Friday, June 10, 2011

The Existence Loop: Preface





Before I get into my main topic, I need a brief preface. I vowed to myself that I would steer clear in this blog of setting a critical or negative tone at any point, if at all possible. This is not such a situation though. I am being critical but the point is not to tear an alternate point of view down. I am not in the business of telling people what to think. These posts are for those who want them, not for those who don't.

(Concerning my "avoid being negative" rule: There are very often unpleasant truths that need saying. Sometimes the understanding of these truths are imperative, even morally imperative. However, I think that a person presented with too many harsh truths or statements at once tends to shut down and refuse to process any further. To an extent, everyone has to deal with unpleasant realities at the time they are ready. The best way to write of such truths, is often not dwell on them, but to sort of point to them in passing and let people decide themselves whether to probe further.)


Everything in my blog follows from the precept that there is a real spiritual reality and that this life is not the end. This is not a belief that I am interested in proving to anyone, as if I could. Everyone is, in the end, as they wish to be: and I could not and don't wish to change what anyone wishes to be. You will follow what is in your heart to follow: no one can change that but you.

That said, I need to spend a few minutes talking about the alternative. What if I am dead wrong? What if there is no spiritual reality at all?

Atheism is an evaluation that removes any pretext for valuation. For a logically consistent atheist, morality is in the end, only an opinion; truth only a means to an end; life only a mindless instinct to survive. An atheist is condemned to putting Self as the center and measure of all things - a terrible fate in truth, though he may not see it that way. As will unfold in further blog posts, I think that Self is both the characteristic mechanism of our existence here and also a potential obstacle to our leaving this realm of existence for somewhere better. So it is logical that a point of view that denies the spiritual would essentially have to put the Self in it's place by default.

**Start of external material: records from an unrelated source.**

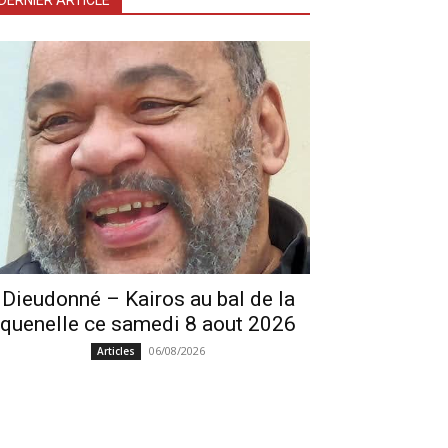
DERNIER ARTICLE
Dieudonné – Kairos au bal de la
quenelle ce samedi 8 aout 2026
06/08/2026
Articles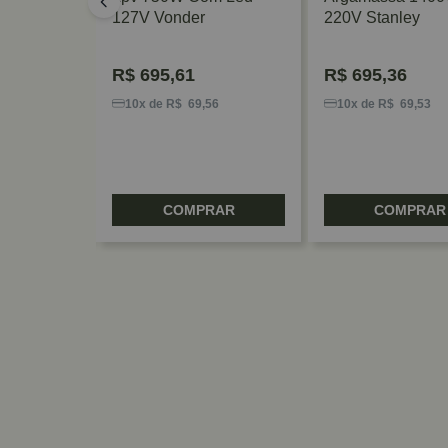
127V Vonder
220V Stanley
R$
695,61
R$
695,36
0
10x de R$ 69,56
10x de R$ 69,53
RAR
COMPRAR
COMPRAR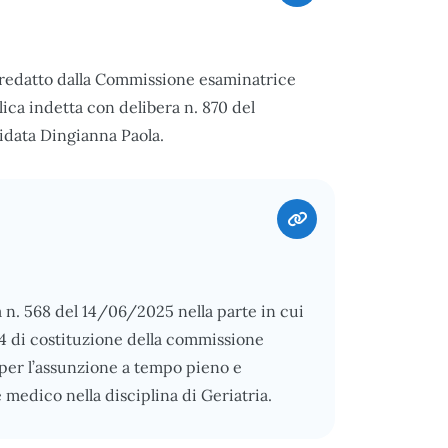
 redatto dalla Commissione esaminatrice
ica indetta con delibera n. 870 del
idata Dingianna Paola.
a n. 568 del 14/06/2025 nella parte in cui
024 di costituzione della commissione
, per l’assunzione a tempo pieno e
 medico nella disciplina di Geriatria.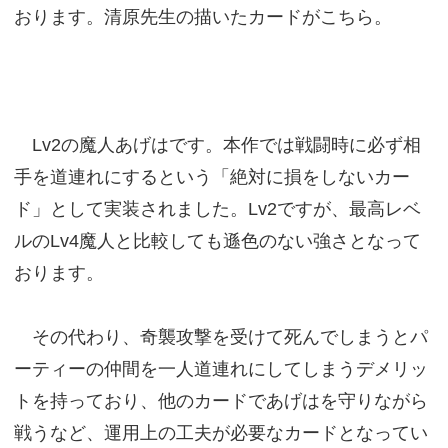
おります。清原先生の描いたカードがこちら。
Lv2の魔人あげはです。本作では戦闘時に必ず相
手を道連れにするという「絶対に損をしないカー
ド」として実装されました。Lv2ですが、最高レベ
ルのLv4魔人と比較しても遜色のない強さとなって
おります。
その代わり、奇襲攻撃を受けて死んでしまうとパ
ーティーの仲間を一人道連れにしてしまうデメリッ
トを持っており、他のカードであげはを守りながら
戦うなど、運用上の工夫が必要なカードとなってい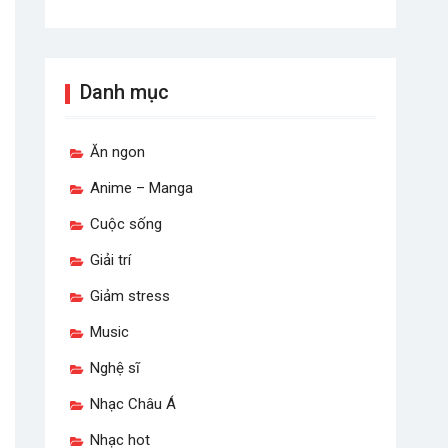
Danh mục
Ăn ngon
Anime – Manga
Cuộc sống
Giải trí
Giảm stress
Music
Nghệ sĩ
Nhạc Châu Á
Nhạc hot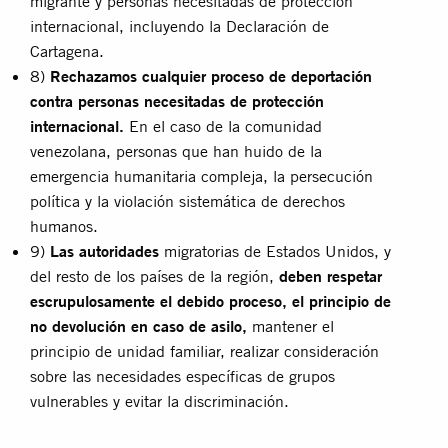
migrante y personas necesitadas de protección
internacional, incluyendo la Declaración de
Cartagena.
8)
Rechazamos cualquier proceso de deportación
contra personas necesitadas de protección
internacional.
En el caso de la comunidad
venezolana, personas que han huido de la
emergencia humanitaria compleja, la persecución
política y la violación sistemática de derechos
humanos.
9)
Las autoridades
migratorias de Estados Unidos, y
del resto de los países de la región,
deben respetar
escrupulosamente el debido proceso, el principio de
no devolución en caso de asilo,
mantener el
principio de unidad familiar, realizar consideración
sobre las necesidades específicas de grupos
vulnerables y evitar la discriminación.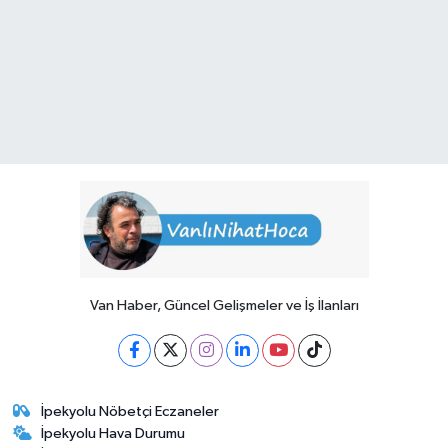
Van Haber, Güncel Gelişmeler ve İş İlanları
İpekyolu Nöbetçi Eczaneler
İpekyolu Hava Durumu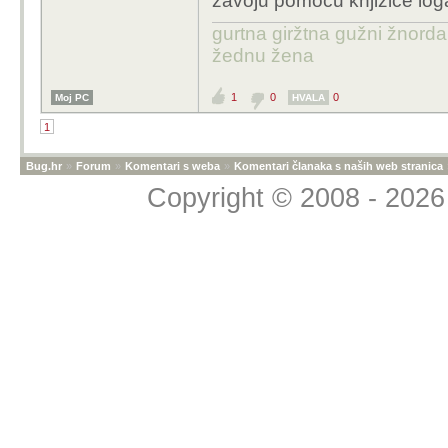
zavoju pomocu knjizice loga
gurtna giržtna gužni žnorda
žednu žena
1
0
0
Moj PC
HVALA
1
Bug.hr
»
Forum
»
Komentari s weba
»
Komentari članaka s naših web stranica
Copyright © 2008 - 2026 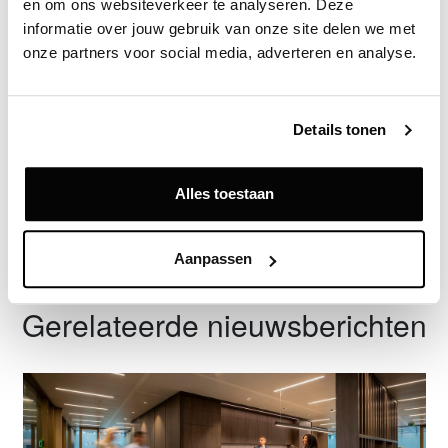
en om ons websiteverkeer te analyseren. Deze 
informatie over jouw gebruik van onze site delen we met 
onze partners voor social media, adverteren en analyse.
Exclusief voor licentiehouders
Zie direct welke partijen en panden betrokken zijn bij dit nieuws.
Deze informatie is alleen beschikbaar voor licentiehouders van
Details tonen
Vastgoeddata.
Vraag een demo aan
Alles toestaan
Terug
Aanpassen
Gerelateerde nieuwsberichten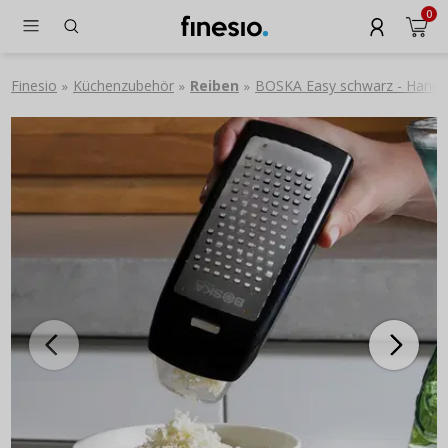
0
Finesio
Küchenzubehör
Reiben
BOSKA Easy schwarz - Handrei
»
»
»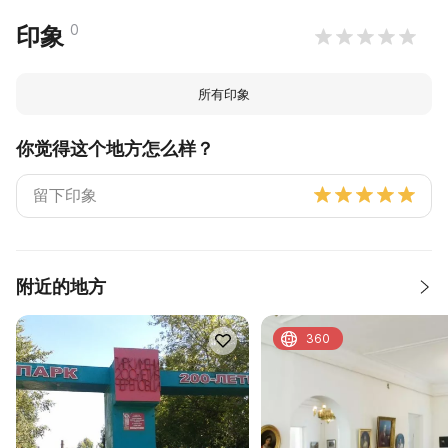
0
印象
所有印象
你觉得这个地方怎么样？
附近的地方
360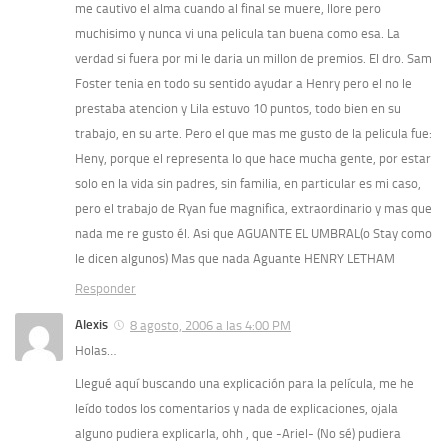
me cautivo el alma cuando al final se muere, llore pero
muchisimo y nunca vi una pelicula tan buena como esa. La
verdad si fuera por mi le daria un millon de premios. El dro. Sam
Foster tenia en todo su sentido ayudar a Henry pero el no le
prestaba atencion y Lila estuvo 10 puntos, todo bien en su
trabajo, en su arte. Pero el que mas me gusto de la pelicula fue:
Heny, porque el representa lo que hace mucha gente, por estar
solo en la vida sin padres, sin familia, en particular es mi caso,
pero el trabajo de Ryan fue magnifica, extraordinario y mas que
nada me re gusto él. Asi que AGUANTE EL UMBRAL(o Stay como
le dicen algunos) Mas que nada Aguante HENRY LETHAM
Responder
Alexis
8 agosto, 2006 a las 4:00 PM
Holas…
Llegué aquí buscando una explicación para la película, me he
leído todos los comentarios y nada de explicaciones, ojala
alguno pudiera explicarla, ohh , que -Ariel- (No sé) pudiera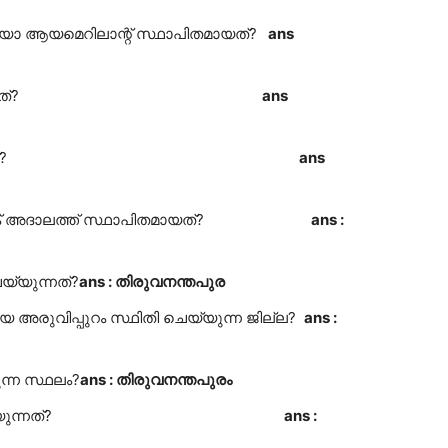
ുഡിയോ ആയമെറിലാന്റ് സ്ഥാപിതമായത്?
ans
സ്ഥിതി ചെയ്യുന്നത്?
ans
പ്രസ്സ് ആരംഭിച്ചത്?
ans
ര ലോക് അദാലത്ത് സ്ഥാപിതമായത്?
ans :
യ്യുന്നത്?
ans : തിരുവനന്തപുര
 അരുവിപ്പുറം സ്ഥിതി ചെയ്യുന്ന ജില്ല?
ans :
ുന്ന സ്ഥലം?
ans : തിരുവനന്തപുരം
ം സ്ഥിതി ചെയ്യുന്നത്?
ans :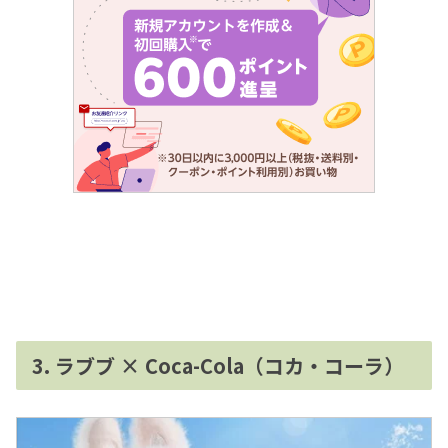
3. ラブブ × Coca-Cola（コカ・コーラ）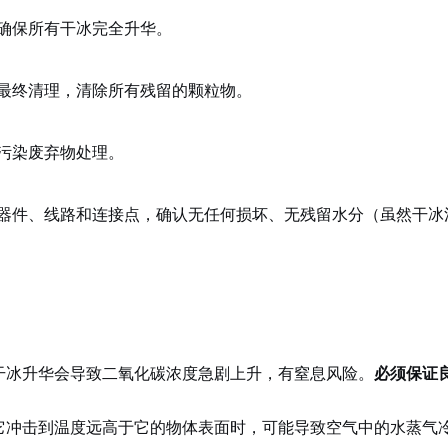
确保所有干冰完全升华。
最终清理，清除所有残留的颗粒物。
污染废弃物处理。
器件、线路和连接点，确认无任何损坏、无残留水分（虽然干冰
干冰升华会导致二氧化碳浓度急剧上升，有窒息风险。
必须保证
它冲击到温度远高于它的物体表面时，可能导致空气中的水蒸气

I may well be dead wrong about there being a God, but in that case it wouldn't matter, because then nothing whatsoever would matter. Any assertion as to meaning would merely be an opinion. To a consistent atheist (of which there are few), the only measure of meaning would be the desires of that particular self.

Even though atheists often take the rhetorical position of positing a lack of belief rather than a belief, they are wrong about that. A negation only has meaning in the context of that which negates it. A disbelief in God only makes sense in context of an alternate position. And that position, functionally, is a subset of nihilism. If Man is the measure of all things, then there is no real measure. Fortunately perhaps, most atheists I think don't worry too much about how all that works out, not unlike many people of religious persuasions who don't look too closely at what their founders actually said. And doubt is only natural and to an extent even healthy. Every sane person doubts some of the time.

At this point some well-meaning person will say that their best friend is an atheist, that they know atheists of impeccable ethics and humanitarianism, none of which I necessarily doubt, nor do I even care. Those same persons will no doubt mention religious persons who are evil, hypocritical, intolerant and lacking in mercy, which I do not doubt in the slightest. In fact I could point some out myself. That is not the point. It is a poor debater who regresses from talking about ideas to talking about the people who have them. There is a logical fallacy called Ad Hominem, which attempts to link the truth of a position to the character of the person who holds it. That is an equally erroneous way of thinking, regardless of whether you are trying to disprove a position by defaming its advocate, or whether you are trying to promote a position by lauding the virtues of a person who holds it. I honestly don't care one whit how many honorable atheist friends you have. May they live long and prosper, they are not the issue.

The point of my critique of atheism is not to change anyone's mind about it. I assume most atheists won't spend their time reading this blog, nor should they. It is not written for them. The point is to set the groundwork as it were; to stake out the positions. Every chessboard has two sides, light and dark, and to an extent we can only see one or the other by way of contrast.

All that aside, the things I am about to discuss in the next post are to some degree speculative. To me, what I am about to discuss follows logically from the assumption that there is a God, that there is a continuation after death, and that such a God is not arbitrary, senseless or wrathful. No one should consider this authoritative, I don't even consider it that. Based on those assumptions however, I have not found any other conclusions to be as convincing.